**WRITTEN TASK**
Format all of the material below as a JSON list of strings, one string per line, with blank lines omitted. Leave the pictures out of the list.

**MATERIALS PROVIDED**

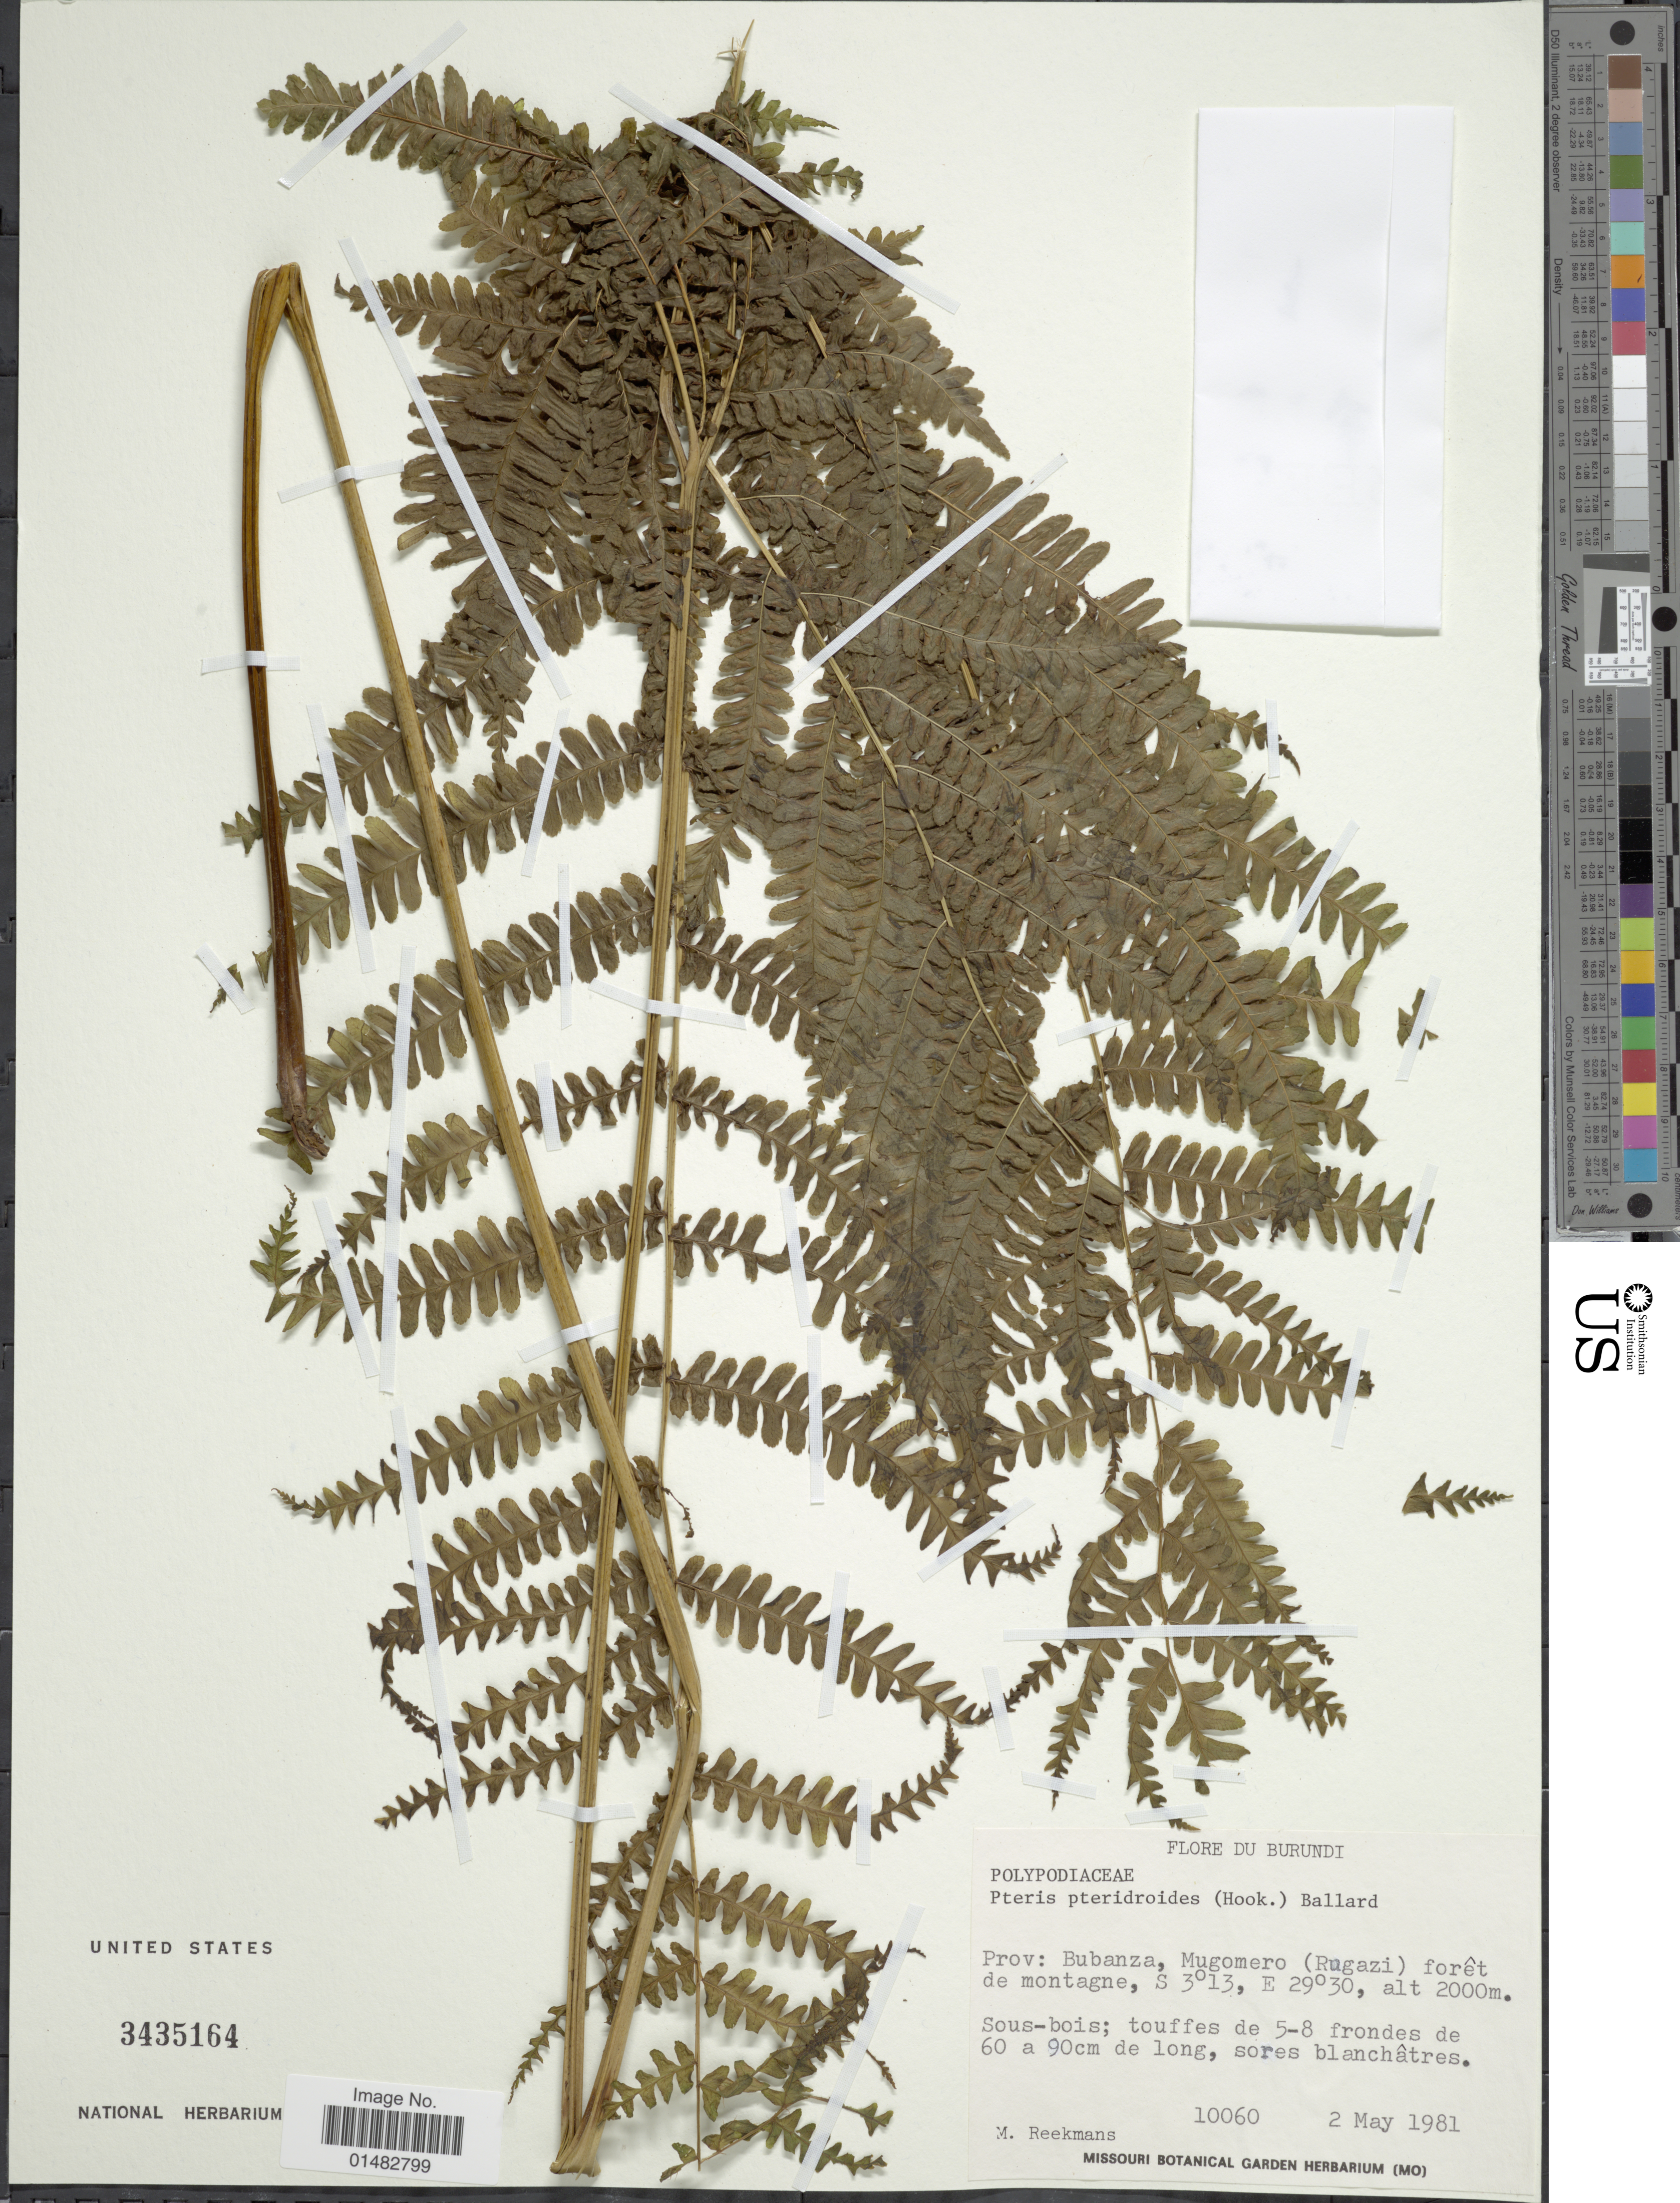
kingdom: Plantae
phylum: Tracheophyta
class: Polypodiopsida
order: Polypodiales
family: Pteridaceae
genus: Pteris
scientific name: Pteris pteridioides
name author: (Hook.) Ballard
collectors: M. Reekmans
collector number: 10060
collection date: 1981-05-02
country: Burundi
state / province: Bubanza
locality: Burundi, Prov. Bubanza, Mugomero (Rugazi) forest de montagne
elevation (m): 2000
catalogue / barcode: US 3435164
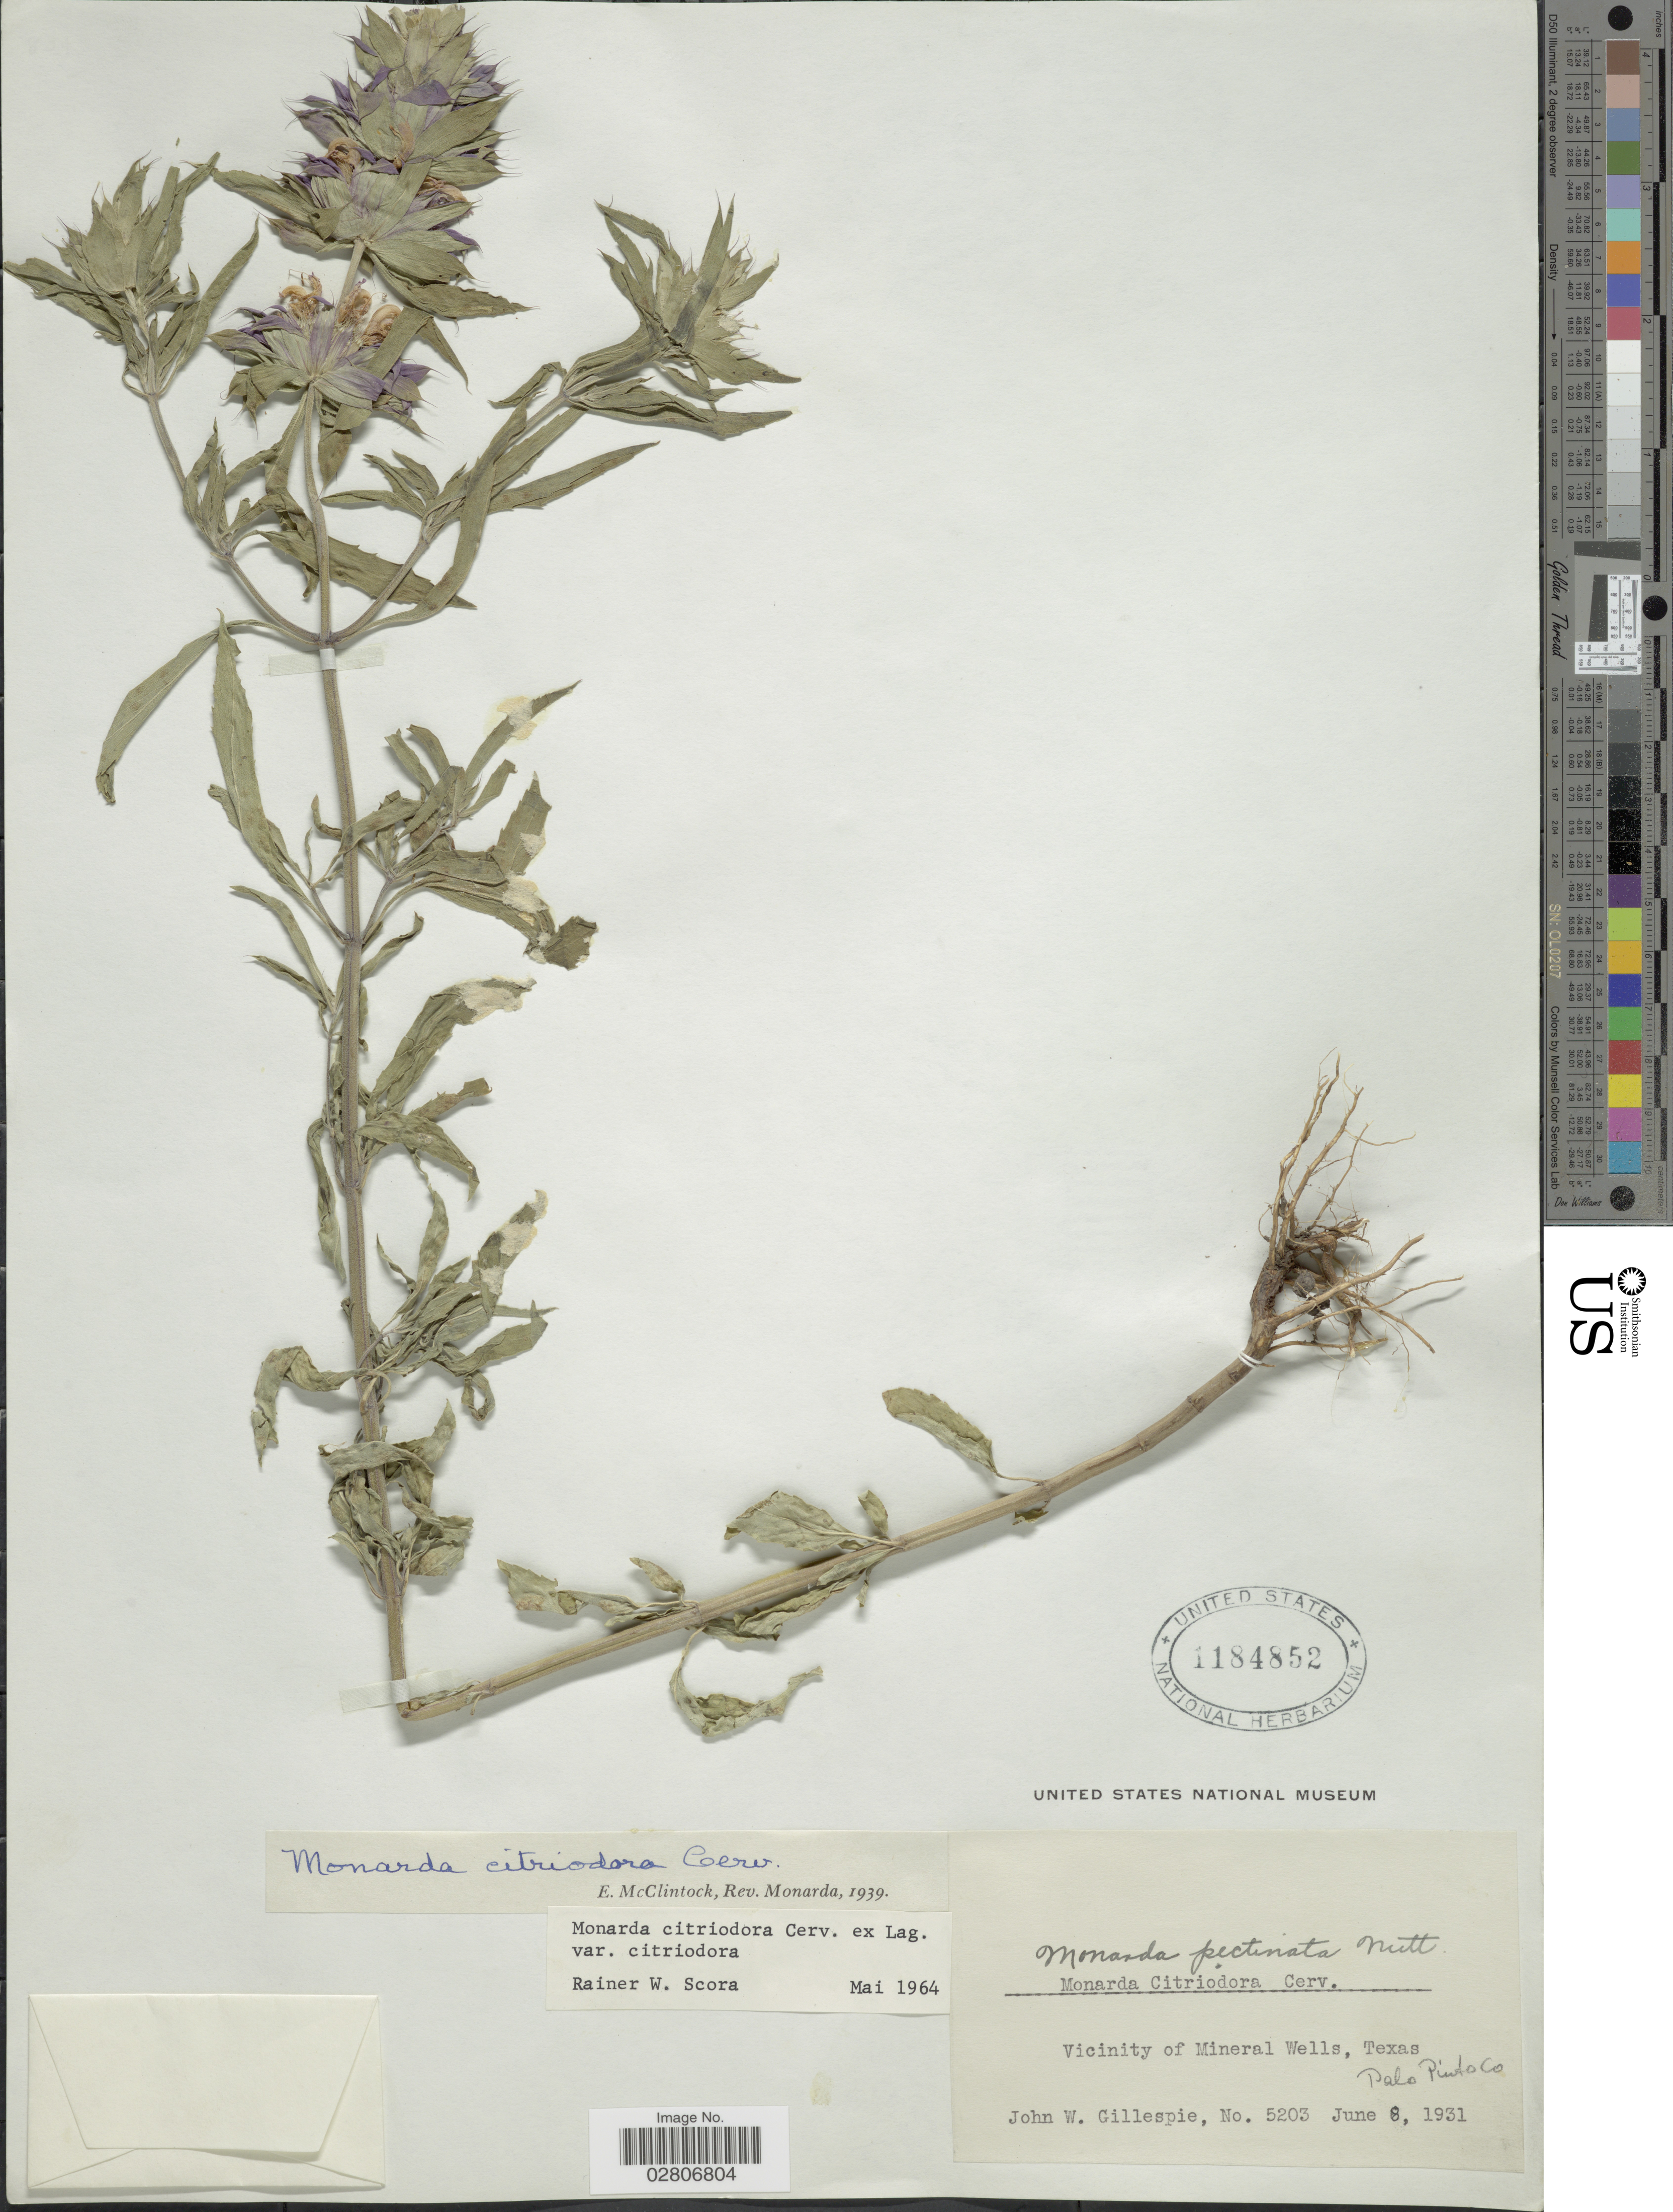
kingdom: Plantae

**WORKED ANSWER**
[
  "kingdom: Plantae",
  "phylum: Tracheophyta",
  "class: Polypodiopsida",
  "order: Polypodiales",
  "family: Pteridaceae",
  "genus: Pteris",
  "scientific name: Pteris pteridioides",
  "name author: (Hook.) Ballard",
  "collectors: M. Reekmans",
  "collector number: 10060",
  "collection date: 1981-05-02",
  "country: Burundi",
  "state / province: Bubanza",
  "locality: Burundi, Prov. Bubanza, Mugomero (Rugazi) forest de montagne",
  "elevation (m): 2000",
  "catalogue / barcode: US 3435164",
  "kingdom: Plantae"
]